Lorem ipsum dolor sit amet, consectetur adipiscing elit. Every data engineer has been woken up at 3am by a failing pipeline. These patterns help prevent that.
Pattern 1: Idempotent Loads
Duis aute irure dolor in reprehenderit in voluptate velit esse cillum dolore. The single most important property of any pipeline: running it twice produces the same result as running it once.
-- Idempotent upsert using ON CONFLICT
INSERT INTO staging.events (event_id, payload, loaded_at)
VALUES ($1, $2, NOW())
ON CONFLICT (event_id) DO UPDATE
SET payload = EXCLUDED.payload,
loaded_at = NOW();If your pipeline isn't idempotent, it's a ticking time bomb. It's not a matter of if it will run twice — it's when.
Pattern 2: Schema-on-Read with JSONB
Lorem ipsum dolor sit amet. Store raw data as JSONB first, parse later:
-- Land raw data fast
INSERT INTO raw.api_responses (source, payload)
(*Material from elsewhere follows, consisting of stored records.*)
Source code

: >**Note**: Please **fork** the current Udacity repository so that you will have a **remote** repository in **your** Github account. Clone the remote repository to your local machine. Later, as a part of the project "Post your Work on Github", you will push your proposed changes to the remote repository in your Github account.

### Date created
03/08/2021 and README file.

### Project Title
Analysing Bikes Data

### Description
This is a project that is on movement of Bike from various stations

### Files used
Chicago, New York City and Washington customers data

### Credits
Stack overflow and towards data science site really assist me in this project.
VALUES ('stripe', $1::JSONB);
-- Parse when ready
CREATE VIEW clean.payments AS
SELECT
payload->>'id' AS payment_id,
(payload->>'amount')::NUMERIC / 100 AS amount_dollars,
(payload->>'created')::TIMESTAMPTZ AS created_at
FROM raw.api_responses
WHERE source = 'stripe';Pattern 3: Watermark Tracking
Track what you've already processed:
- Store the last processed timestamp/ID per source
- On each run, fetch only records after the watermark
- Update watermark only after successful processing
Pattern 4: Dead Letter Queues
Not every record will parse cleanly. Instead of failing the entire batch:
- Try to process the record
- On failure, write it to a
dead_lettertable with the error message - Continue processing the rest
- Alert on dead letter count exceeding threshold
Pattern 5: Backfill by Design
Lorem ipsum dolor sit amet, consectetur adipiscing elit:
- Partition by date so you can reprocess one day without touching the rest
- Parameterize date ranges in every pipeline step
- Log processed ranges for auditability
Summary
These five patterns won't make your pipeline bulletproof, but they'll make the 3am pages a lot less frequent.